▶ What is required:
Find the lines below that contain the word "down" and count them. Only the number should be given.

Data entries

:::::

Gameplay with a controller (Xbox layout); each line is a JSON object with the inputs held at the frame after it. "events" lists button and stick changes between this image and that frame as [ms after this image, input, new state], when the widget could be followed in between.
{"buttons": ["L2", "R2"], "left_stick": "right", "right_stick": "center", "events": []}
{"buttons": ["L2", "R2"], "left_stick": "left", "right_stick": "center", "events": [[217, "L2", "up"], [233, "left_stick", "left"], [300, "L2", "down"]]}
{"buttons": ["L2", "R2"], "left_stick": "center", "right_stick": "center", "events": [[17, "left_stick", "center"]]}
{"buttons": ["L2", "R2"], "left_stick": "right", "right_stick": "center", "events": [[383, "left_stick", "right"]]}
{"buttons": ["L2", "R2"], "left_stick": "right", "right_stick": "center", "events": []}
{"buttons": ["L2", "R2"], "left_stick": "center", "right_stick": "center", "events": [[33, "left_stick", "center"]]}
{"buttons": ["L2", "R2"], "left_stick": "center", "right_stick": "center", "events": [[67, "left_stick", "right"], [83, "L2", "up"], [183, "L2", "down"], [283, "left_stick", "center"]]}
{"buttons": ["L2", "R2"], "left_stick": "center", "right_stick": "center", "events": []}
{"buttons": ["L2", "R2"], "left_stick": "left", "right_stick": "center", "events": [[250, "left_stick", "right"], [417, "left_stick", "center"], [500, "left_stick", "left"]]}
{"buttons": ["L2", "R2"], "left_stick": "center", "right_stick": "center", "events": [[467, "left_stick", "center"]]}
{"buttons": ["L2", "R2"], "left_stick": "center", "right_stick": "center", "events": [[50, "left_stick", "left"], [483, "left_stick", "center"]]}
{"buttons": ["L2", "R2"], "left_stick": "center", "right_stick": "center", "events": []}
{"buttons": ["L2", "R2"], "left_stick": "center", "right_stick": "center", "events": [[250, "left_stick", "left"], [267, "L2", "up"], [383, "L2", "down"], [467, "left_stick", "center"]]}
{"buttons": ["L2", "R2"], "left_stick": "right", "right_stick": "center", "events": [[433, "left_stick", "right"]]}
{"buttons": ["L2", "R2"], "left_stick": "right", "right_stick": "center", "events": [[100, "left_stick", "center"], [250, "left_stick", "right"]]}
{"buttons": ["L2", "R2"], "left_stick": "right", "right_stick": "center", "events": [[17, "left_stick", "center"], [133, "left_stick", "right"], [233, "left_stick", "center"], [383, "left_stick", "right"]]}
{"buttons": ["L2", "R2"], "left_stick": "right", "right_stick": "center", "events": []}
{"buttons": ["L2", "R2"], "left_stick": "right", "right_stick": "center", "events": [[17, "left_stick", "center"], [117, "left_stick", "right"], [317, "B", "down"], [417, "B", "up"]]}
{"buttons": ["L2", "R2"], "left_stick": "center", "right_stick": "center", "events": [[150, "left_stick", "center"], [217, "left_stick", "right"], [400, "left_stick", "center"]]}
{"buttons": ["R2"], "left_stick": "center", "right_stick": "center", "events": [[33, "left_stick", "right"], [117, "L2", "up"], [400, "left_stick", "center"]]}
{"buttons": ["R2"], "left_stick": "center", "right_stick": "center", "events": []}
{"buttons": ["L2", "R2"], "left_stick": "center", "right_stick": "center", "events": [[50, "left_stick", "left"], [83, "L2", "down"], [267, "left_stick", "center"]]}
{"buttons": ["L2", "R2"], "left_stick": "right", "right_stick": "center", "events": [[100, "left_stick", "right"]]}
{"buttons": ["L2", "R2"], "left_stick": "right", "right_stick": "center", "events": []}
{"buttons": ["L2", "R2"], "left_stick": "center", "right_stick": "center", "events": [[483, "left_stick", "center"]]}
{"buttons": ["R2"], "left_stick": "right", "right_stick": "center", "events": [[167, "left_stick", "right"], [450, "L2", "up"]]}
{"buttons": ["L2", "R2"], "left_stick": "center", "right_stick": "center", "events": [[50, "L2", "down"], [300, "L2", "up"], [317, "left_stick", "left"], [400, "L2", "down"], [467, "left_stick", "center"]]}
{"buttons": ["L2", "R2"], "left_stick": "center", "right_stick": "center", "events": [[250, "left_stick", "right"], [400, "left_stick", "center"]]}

:::::

▶ Answer:
6